Formation of Aromatic-Amino and Aromatic-Carbon Bonds
The formation of bonds to aromatic rings is the foundation of much of organic synthesis. There has been much excitement over the past several years around Pd- or Cu-mediated displacement of an aromatic halide or aryl sulfonate with an amine. Paul Knochel of the University of Munich reports (Angew. Chem. Int. Ed. 2004, 43, 897. ) a complementary approach, the addition of an aryl halide-derived Grignard such as 2 to the diazonium derivative 3. Aryl triflates such as 4 are efficient partners for further coupling.
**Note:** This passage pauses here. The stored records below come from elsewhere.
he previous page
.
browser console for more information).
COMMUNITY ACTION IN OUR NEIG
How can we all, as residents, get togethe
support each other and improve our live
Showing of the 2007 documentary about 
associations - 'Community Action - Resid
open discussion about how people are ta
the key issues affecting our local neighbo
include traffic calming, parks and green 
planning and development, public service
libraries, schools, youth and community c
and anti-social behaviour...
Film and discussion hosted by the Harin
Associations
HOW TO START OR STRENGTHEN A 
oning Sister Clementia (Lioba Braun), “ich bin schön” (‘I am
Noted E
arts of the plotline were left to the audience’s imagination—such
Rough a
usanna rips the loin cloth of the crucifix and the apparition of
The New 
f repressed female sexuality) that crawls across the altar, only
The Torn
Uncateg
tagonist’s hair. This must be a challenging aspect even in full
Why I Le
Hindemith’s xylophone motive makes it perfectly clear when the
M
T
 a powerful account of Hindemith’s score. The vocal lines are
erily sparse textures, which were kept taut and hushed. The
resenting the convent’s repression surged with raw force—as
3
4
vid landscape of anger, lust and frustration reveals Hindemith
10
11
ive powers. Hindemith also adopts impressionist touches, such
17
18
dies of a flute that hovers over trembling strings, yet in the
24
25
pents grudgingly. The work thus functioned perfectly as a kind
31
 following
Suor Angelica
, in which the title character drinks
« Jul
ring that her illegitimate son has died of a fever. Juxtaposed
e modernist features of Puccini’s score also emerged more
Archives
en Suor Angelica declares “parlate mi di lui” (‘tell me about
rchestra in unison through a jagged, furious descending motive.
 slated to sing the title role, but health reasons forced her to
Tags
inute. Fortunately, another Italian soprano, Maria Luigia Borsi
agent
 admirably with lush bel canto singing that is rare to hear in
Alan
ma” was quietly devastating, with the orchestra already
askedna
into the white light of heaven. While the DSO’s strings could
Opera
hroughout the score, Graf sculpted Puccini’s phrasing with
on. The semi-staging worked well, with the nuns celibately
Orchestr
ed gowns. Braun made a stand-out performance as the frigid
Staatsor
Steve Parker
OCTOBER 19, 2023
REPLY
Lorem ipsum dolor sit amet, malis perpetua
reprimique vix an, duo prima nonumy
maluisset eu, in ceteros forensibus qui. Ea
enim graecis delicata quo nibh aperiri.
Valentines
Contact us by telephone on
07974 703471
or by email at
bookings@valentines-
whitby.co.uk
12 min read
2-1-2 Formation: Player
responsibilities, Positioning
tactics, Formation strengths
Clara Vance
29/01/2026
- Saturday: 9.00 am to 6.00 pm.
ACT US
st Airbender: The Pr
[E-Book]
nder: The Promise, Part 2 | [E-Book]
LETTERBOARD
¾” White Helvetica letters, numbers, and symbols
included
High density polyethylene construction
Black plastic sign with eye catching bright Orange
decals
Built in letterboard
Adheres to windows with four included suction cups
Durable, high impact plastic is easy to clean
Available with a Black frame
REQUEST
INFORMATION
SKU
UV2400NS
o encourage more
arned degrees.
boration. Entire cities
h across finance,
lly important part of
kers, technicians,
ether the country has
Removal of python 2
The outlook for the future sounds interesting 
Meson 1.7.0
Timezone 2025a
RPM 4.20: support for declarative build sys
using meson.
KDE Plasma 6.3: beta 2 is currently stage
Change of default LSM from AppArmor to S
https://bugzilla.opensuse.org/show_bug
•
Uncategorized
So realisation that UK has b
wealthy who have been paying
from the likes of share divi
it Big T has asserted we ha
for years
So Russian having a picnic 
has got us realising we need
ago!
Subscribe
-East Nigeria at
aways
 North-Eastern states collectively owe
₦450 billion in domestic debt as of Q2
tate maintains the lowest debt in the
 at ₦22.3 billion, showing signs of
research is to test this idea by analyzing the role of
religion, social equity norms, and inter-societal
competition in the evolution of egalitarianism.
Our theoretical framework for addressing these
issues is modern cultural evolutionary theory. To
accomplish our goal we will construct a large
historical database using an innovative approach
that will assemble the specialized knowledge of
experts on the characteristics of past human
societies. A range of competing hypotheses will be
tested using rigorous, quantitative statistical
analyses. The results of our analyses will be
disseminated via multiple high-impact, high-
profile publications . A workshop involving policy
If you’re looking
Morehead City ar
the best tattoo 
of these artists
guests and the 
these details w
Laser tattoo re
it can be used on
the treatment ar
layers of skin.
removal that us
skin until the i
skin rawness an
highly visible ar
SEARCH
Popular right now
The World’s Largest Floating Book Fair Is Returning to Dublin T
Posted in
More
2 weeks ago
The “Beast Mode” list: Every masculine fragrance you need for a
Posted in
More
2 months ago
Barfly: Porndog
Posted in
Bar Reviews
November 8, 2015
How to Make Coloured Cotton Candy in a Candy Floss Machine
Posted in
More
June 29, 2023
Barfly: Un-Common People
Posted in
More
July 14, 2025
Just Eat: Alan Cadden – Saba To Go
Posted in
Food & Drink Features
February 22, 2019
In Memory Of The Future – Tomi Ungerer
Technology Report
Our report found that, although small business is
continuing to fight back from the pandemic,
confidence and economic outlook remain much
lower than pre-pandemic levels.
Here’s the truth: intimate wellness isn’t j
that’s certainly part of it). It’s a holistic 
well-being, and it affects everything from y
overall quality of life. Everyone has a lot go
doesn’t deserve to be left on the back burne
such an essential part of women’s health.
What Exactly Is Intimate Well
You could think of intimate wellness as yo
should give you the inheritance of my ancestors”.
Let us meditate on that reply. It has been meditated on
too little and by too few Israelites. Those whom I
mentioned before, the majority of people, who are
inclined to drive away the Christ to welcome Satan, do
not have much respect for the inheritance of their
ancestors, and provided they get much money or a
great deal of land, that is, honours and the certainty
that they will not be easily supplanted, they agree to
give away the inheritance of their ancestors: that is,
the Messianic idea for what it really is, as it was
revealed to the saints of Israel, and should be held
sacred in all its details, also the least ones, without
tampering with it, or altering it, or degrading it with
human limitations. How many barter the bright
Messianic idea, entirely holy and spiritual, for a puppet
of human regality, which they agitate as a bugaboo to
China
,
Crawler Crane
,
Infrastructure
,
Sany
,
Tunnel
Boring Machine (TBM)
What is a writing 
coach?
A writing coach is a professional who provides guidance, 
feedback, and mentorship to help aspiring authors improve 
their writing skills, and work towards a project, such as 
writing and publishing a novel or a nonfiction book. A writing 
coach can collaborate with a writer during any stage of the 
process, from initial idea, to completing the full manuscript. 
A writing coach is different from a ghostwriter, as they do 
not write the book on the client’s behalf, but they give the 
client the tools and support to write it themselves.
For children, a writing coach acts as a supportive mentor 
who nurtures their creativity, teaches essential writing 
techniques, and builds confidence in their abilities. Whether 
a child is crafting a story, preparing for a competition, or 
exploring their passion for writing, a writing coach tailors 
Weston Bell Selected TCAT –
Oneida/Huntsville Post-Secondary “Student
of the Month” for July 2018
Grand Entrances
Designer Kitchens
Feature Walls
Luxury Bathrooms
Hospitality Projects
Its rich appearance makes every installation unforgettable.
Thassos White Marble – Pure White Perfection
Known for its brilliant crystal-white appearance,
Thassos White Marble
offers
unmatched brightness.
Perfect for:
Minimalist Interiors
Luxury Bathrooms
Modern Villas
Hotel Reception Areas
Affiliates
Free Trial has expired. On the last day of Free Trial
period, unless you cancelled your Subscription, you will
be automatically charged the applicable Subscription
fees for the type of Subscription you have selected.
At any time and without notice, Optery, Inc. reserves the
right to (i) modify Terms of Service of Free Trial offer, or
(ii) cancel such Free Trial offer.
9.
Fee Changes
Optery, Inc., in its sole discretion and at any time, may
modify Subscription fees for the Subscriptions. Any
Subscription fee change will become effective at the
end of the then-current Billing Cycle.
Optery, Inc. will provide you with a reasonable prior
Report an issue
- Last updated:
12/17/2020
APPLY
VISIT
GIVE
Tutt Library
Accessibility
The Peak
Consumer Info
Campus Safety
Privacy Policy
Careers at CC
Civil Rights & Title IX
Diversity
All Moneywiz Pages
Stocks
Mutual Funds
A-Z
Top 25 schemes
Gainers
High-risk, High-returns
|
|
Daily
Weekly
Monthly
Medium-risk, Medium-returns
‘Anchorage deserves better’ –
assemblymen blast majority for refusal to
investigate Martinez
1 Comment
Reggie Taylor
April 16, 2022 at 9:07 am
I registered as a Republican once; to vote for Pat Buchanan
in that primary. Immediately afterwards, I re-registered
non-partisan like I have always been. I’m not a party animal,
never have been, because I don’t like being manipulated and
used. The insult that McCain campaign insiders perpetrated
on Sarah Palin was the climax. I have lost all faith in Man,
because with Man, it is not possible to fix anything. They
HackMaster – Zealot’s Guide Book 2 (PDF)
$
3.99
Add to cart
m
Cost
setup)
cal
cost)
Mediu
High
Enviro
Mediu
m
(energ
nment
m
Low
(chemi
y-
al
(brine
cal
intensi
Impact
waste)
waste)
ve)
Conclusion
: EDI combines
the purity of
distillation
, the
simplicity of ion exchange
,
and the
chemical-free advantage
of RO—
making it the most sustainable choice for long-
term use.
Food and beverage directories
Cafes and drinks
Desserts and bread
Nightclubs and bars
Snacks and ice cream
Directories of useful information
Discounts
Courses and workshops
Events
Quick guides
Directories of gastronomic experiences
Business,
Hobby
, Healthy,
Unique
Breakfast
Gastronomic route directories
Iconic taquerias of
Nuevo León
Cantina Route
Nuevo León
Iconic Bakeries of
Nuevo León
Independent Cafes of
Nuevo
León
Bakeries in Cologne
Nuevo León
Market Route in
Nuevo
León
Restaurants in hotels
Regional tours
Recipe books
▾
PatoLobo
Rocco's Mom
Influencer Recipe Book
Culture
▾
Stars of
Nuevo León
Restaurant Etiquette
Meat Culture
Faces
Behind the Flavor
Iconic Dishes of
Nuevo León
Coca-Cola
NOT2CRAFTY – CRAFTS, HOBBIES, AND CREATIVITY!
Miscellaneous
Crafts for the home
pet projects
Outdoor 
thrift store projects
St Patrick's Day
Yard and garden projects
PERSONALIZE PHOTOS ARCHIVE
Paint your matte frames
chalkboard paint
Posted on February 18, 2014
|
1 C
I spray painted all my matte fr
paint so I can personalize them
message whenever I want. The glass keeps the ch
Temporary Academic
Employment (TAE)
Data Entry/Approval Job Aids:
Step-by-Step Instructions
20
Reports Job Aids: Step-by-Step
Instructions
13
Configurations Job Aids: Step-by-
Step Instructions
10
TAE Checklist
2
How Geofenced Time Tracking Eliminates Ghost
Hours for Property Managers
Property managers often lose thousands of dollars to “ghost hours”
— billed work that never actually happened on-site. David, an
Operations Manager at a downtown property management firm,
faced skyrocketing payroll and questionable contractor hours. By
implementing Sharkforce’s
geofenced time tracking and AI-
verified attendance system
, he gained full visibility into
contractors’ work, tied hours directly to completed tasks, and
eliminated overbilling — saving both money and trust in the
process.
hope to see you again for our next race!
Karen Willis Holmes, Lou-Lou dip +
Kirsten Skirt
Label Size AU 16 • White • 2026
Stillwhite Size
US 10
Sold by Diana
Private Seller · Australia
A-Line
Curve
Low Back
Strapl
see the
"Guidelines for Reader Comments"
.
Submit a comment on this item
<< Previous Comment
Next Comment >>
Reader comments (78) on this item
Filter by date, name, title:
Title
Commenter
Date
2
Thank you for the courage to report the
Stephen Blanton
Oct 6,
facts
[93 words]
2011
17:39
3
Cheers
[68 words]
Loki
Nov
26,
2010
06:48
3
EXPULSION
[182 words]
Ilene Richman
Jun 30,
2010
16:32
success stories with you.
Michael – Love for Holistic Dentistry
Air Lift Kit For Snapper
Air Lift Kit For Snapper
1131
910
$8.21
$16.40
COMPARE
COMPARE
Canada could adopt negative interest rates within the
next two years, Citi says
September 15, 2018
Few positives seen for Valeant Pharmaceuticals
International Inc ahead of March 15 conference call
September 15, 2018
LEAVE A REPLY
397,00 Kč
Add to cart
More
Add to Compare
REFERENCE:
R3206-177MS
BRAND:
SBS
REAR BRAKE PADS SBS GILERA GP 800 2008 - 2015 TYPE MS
Although triflates such as 4 participate efficiently in coupling reactions, they are expensive. The attention of several groups has been focused on the development of less expensive alternatives. Qiao-Sheng Hu of CUNY Staten Island recently reported (J. Am. Chem. Soc. 2004, 126, 3058. ) that arene tosylates and benzenesulfonates such as 5 can serve as efficient leaving groups for Ni-catalyzed coupling to an areneboronic acid, to give the biaryl 7. While tosylates are commonly used, benzenesulfonyl chloride has advantages on scale, since it is a liquid and so can be metered into a reaction.
Carbon-carbon bond formation ortho to a directing group has a long history in organic synthesis. Tsuyoshi Satoh of the Tokyo University of Science has reported (Tetrahedron Lett. 2004, 45, 5785. ) a new protocol, based on the reaction of a deprotonated aniline such as 8 with a chloro sulfoxide such as 7. An N-methyl aniline works equally well. The reaction may be proceeding by way of a coordinated alkylidene carbene.
Supercritical CO2 offers many advantages over conventional solvents for organic reactions. The challenge has been to find surfactants that will allow typical organic substrates to dissolve. Shu Kobayashi of the University of Tokyo has described (J. Org. Chem. 2004, 69, 680. ) the development of perfluoroalkyl aromatics that serve well, as illustrated by the conversion of 10 to 11. Both the perfluoroalkyl aromatic and the Sc(OTf)3 are recovered at the end of the reaction.